Et le modérateur d’ajouter : « “Oyéndolo hablar es como verlo torear; uno está esperando, esperando, y, de pronto, la magia…”
« L’entendre parler, c’est comme le voir toréer ; on attend, on attend, et soudain, la magie opère… »
Sources : Antonio Lorca/« El Pais »/Sevilla le 17/11/2021.
Rafael de Paula, genio calé del toreo, est décédé le 2/11/2025
Datos
Rafael Soto Moreno « Rafael de Paula », né le 11 février 1940 à Jerez de la Frontera ; mort le 2 novembre 2025 dans la même ville.
D’origine gitane, il commence sa carrière comme maletilla et se fait remarquer par l’ancien matador Bernardo Muñoz « Carnicerito ». Il participe alors à nombre de novilladas à la fin des années 1950 et prend l’alternative à Ronda le 9 septembre 1960. Il ne la confirmera à Madrid que quatorze ans plus tard.
Au cours d’une carrière de plus de trois décennies, il fut une figure irremplaçable des arènes d’Europe et d’Amérique, alternant les bonnes corridas avec les pires.
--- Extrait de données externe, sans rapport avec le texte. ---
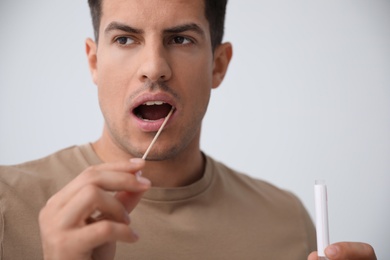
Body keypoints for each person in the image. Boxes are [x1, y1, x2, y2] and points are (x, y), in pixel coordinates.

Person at [0, 0, 377, 259]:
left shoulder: (288, 220)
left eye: (180, 39)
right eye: (125, 39)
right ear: (94, 62)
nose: (154, 67)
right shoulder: (6, 206)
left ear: (218, 65)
Mais même lors de ses pires prestations, il avait « quelque chose » en plus, qui faisait que ses admirateurs les lui pardonnaient, espérant que dans un jour, ou dans un mois, ou dans un an, il montrerait le meilleur.
En 2001, il reçoit la Médaille d’or du Mérite des Beaux-arts par le Ministère de l’Éducation, de la Culture et des Sports.
Entre novembre 2006 et juin 2007, il fut l’apoderado de Morante de la Puebla.
Débuts en public : 9mai 1957 à Ronda .
Débuts en novillada avec picadors : 2 mai 1958, à Jerez de la Frontera.
Présentation à Madrid : 6 septembre 1958, aux côtés de Curro Puya et de Juan Vázquez ; novillos d’Antonio Pérez de San Fernando.
Alternative : Ronda le 9 septembre 1960. Parrain, Julio Aparicio ; témoin, Antonio Ordóñez. Toros d’Atanasio Fernández.
Confirmation d’alternative à Madrid : 28 mai 1974. Parrain, José Luis Galloso ; témoin, Julio Robles. Toros de José Luis Osborne.